Collected data:

[Start of Attachment]

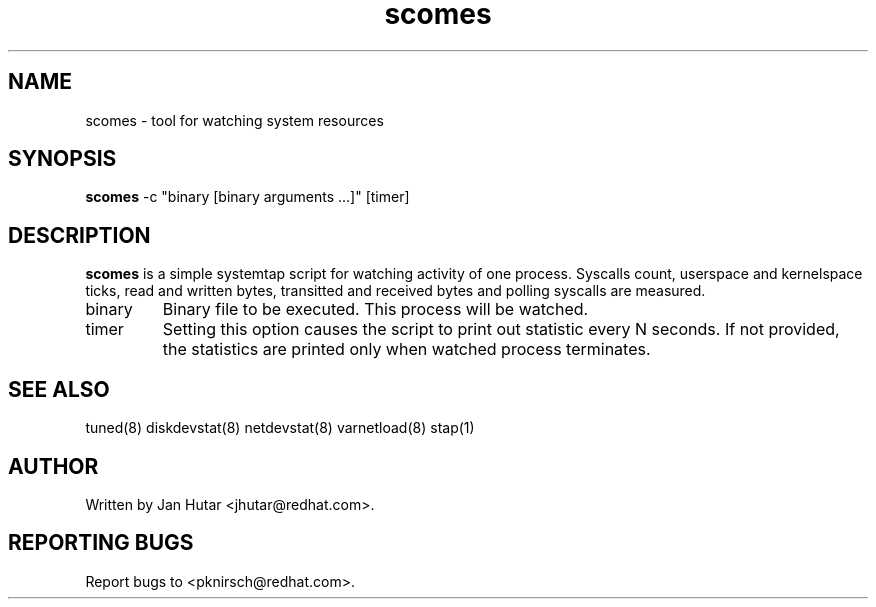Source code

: .TH "scomes" "8" "13 Jan 2011" "Phil Knirsch" "Tool for watching system resources"
.SH NAME
scomes - tool for watching system resources
.SH SYNOPSIS
\fBscomes\fP \-c "binary [binary arguments ...]" [timer]
.SH DESCRIPTION
\fBscomes\fR is a simple systemtap script for watching activity of one process. Syscalls count,
userspace and kernelspace ticks, read and written bytes, transitted and received bytes and polling
syscalls are measured.

.TP
binary
Binary file to be executed. This process will be watched.
.TP
timer
Setting this option causes the script to print out statistic every N seconds. If not provided,
the statistics are printed only when watched process terminates.

.SH "SEE ALSO"
.LP
tuned(8)
diskdevstat(8)
netdevstat(8)
varnetload(8)
stap(1)
.SH AUTHOR
Written by Jan Hutar <jhutar@redhat.com>.
.SH REPORTING BUGS
Report bugs to <pknirsch@redhat.com>.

[End of Attachment]

Work to be completed ▸ Provide the count of lines above containing "resources", without any added words.

Answer for this exercise ▸ 2